Everybody has at least one coworker or associate who is a complete idiot, bless them. My apartment mate has several, because she works in the local bureaucracy, but fortunately, and in all honesty, I myself only have one and a quarter. That's an aggragate figure. One whole one, and several tiny fractions of one distributed unevenly all around. But I make up for it by babysitting rightwing morons who occasionally pooh their pants (rhetorically speaking).
The one whole complete idiot refuses to get vaccinated. Almost all of the hospitalizations for Covid now are unvaccinated people, vaccine refusers. But that, apparently, is a conspiracy. He watches youtube videos, he knows. He's a walking duck.
I'm surprised that the rightwing morons haven't talked sense into him.
I largely stayed out of the discussion, because peer-sneer doesn't work at all and he knows all about everything, what with having been part of the original crew of the Ark when Noah sailed down from Outer Space to teach mankind how to build pyramids.

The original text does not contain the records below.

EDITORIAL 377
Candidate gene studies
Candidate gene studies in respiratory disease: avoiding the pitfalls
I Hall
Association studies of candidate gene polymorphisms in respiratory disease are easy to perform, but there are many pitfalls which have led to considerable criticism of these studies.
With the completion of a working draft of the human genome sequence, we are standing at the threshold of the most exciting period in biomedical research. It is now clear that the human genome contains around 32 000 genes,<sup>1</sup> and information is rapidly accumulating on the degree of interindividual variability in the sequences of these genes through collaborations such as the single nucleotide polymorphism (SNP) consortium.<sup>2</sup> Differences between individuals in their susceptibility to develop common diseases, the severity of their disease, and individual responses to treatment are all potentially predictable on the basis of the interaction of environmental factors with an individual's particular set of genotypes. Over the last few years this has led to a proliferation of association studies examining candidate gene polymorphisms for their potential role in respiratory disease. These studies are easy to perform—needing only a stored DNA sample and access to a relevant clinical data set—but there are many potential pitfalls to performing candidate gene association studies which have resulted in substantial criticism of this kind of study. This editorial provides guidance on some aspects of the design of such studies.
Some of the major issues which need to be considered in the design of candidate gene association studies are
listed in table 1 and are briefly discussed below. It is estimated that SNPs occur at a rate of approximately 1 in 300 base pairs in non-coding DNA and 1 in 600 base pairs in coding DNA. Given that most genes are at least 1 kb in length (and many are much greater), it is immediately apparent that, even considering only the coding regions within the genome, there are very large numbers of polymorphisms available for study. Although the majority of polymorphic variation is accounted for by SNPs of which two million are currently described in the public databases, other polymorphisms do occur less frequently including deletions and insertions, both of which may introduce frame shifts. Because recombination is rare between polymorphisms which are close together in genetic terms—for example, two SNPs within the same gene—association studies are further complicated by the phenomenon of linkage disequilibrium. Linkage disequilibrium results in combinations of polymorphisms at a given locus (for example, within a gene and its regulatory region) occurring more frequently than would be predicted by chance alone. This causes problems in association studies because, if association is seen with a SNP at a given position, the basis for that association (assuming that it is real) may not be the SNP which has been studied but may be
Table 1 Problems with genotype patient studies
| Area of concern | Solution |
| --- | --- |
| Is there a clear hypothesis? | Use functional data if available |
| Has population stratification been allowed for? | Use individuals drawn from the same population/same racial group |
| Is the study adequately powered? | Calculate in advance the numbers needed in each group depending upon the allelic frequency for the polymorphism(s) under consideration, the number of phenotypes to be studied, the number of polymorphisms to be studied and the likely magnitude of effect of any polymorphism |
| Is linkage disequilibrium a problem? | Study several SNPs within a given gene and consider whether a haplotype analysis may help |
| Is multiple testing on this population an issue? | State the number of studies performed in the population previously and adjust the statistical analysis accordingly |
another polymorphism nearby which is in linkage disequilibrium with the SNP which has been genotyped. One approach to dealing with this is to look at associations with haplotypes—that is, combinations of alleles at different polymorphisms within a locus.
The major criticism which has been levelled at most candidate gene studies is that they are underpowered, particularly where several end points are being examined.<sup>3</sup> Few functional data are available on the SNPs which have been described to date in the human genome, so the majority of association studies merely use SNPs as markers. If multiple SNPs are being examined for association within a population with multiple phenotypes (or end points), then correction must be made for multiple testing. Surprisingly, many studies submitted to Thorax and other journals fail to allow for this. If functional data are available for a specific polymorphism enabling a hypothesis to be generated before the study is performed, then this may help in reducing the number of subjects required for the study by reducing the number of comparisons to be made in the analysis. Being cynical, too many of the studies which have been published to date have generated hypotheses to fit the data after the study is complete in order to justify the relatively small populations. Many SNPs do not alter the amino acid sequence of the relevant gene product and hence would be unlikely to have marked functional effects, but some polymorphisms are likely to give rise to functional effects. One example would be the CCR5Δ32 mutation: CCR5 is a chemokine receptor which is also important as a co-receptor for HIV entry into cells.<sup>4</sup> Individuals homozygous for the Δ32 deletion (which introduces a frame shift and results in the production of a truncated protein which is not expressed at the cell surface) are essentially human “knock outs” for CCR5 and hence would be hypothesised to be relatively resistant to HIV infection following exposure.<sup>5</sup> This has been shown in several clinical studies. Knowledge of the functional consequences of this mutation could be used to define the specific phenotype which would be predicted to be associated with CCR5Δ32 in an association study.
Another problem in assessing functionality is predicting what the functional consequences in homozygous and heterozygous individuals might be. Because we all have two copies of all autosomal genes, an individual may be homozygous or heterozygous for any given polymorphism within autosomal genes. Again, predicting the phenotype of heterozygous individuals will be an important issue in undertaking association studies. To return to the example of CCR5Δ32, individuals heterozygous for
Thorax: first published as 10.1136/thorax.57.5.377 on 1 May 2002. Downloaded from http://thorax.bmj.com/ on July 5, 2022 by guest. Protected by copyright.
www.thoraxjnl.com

"Humans, build huge symbolic breasts with straight lines out in the dessert. They will serve no actual useful purpose, and suck up your resources for years, besides looking only debatably decorative!"
"Okay..."
In return for doing that, the space aliens taught us about beer and pizza. China didn't get beer and pizza, proving that they have no pyramids and had no space aliens.
That's why you can't trust China. Quod erat demonstrandum.
As is well known. On youtube.
The rightwing moron who is about to retire also believes in space aliens, but his are different from the idiot's aliens. His are scientific and military in nature. Not anal-retentive architects.
I envy my apartment mate; her idiots and morons have little individual cubicles, and can be managed with crime-scene tape and strategically placed donuts. Mine are free range, and donuts would only encourage them.
Seemingly their only constraints are benignly enlarged prostates, weak bladders, and football television.
Reality and common sense aren't even in the running.
For crapsakes, no donuts! They don't need sugar!
Please don't feed the monkeys!
One of the bald ones keeps talking about his penis, which the others seemingly enjoy.
These people are good examples of what not to be when I get older.